Turn every line of the listing below into a JSON list of strings, with one string per line and no entries for blank lines.

## AVAILABLE DATA:
+-------+

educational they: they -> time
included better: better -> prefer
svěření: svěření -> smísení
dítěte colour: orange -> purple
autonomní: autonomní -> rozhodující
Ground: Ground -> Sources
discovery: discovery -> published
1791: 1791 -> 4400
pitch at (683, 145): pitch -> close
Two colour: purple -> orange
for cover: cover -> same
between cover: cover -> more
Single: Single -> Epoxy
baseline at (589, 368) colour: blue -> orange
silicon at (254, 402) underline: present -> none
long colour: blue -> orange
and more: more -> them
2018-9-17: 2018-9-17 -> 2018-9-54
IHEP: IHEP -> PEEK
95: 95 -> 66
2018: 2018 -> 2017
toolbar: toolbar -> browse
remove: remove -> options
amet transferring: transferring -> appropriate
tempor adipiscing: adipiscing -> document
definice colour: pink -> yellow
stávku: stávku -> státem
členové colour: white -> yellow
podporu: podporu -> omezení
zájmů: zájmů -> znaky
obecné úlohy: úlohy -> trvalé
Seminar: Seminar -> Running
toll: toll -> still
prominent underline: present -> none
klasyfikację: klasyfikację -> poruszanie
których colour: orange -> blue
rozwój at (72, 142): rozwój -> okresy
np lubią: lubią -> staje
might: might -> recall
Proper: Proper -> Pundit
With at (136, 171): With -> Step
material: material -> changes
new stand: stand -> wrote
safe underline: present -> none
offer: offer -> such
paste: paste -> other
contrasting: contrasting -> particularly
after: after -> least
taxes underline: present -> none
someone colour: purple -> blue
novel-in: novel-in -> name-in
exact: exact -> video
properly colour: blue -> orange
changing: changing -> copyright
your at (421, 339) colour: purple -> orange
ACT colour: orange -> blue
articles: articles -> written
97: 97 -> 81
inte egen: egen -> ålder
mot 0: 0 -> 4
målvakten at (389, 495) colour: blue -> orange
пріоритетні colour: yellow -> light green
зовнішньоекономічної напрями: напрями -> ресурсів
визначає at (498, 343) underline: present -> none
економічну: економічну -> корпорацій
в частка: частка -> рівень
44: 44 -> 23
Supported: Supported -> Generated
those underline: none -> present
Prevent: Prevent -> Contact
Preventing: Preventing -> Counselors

+-------+

## TASK ANSWER:
[
  "educational they: they -> time",
  "included better: better -> prefer",
  "svěření: svěření -> smísení",
  "dítěte colour: orange -> purple",
  "autonomní: autonomní -> rozhodující",
  "Ground: Ground -> Sources",
  "discovery: discovery -> published",
  "1791: 1791 -> 4400",
  "pitch at (683, 145): pitch -> close",
  "Two colour: purple -> orange",
  "for cover: cover -> same",
  "between cover: cover -> more",
  "Single: Single -> Epoxy",
  "baseline at (589, 368) colour: blue -> orange",
  "silicon at (254, 402) underline: present -> none",
  "long colour: blue -> orange",
  "and more: more -> them",
  "2018-9-17: 2018-9-17 -> 2018-9-54",
  "IHEP: IHEP -> PEEK",
  "95: 95 -> 66",
  "2018: 2018 -> 2017",
  "toolbar: toolbar -> browse",
  "remove: remove -> options",
  "amet transferring: transferring -> appropriate",
  "tempor adipiscing: adipiscing -> document",
  "definice colour: pink -> yellow",
  "stávku: stávku -> státem",
  "členové colour: white -> yellow",
  "podporu: podporu -> omezení",
  "zájmů: zájmů -> znaky",
  "obecné úlohy: úlohy -> trvalé",
  "Seminar: Seminar -> Running",
  "toll: toll -> still",
  "prominent underline: present -> none",
  "klasyfikację: klasyfikację -> poruszanie",
  "których colour: orange -> blue",
  "rozwój at (72, 142): rozwój -> okresy",
  "np lubią: lubią -> staje",
  "might: might -> recall",
  "Proper: Proper -> Pundit",
  "With at (136, 171): With -> Step",
  "material: material -> changes",
  "new stand: stand -> wrote",
  "safe underline: present -> none",
  "offer: offer -> such",
  "paste: paste -> other",
  "contrasting: contrasting -> particularly",
  "after: after -> least",
  "taxes underline: present -> none",
  "someone colour: purple -> blue",
  "novel-in: novel-in -> name-in",
  "exact: exact -> video",
  "properly colour: blue -> orange",
  "changing: changing -> copyright",
  "your at (421, 339) colour: purple -> orange",
  "ACT colour: orange -> blue",
  "articles: articles -> written",
  "97: 97 -> 81",
  "inte egen: egen -> ålder",
  "mot 0: 0 -> 4",
  "målvakten at (389, 495) colour: blue -> orange",
  "пріоритетні colour: yellow -> light green",
  "зовнішньоекономічної напрями: напрями -> ресурсів",
  "визначає at (498, 343) underline: present -> none",
  "економічну: економічну -> корпорацій",
  "в частка: частка -> рівень",
  "44: 44 -> 23",
  "Supported: Supported -> Generated",
  "those underline: none -> present",
  "Prevent: Prevent -> Contact",
  "Preventing: Preventing -> Counselors"
]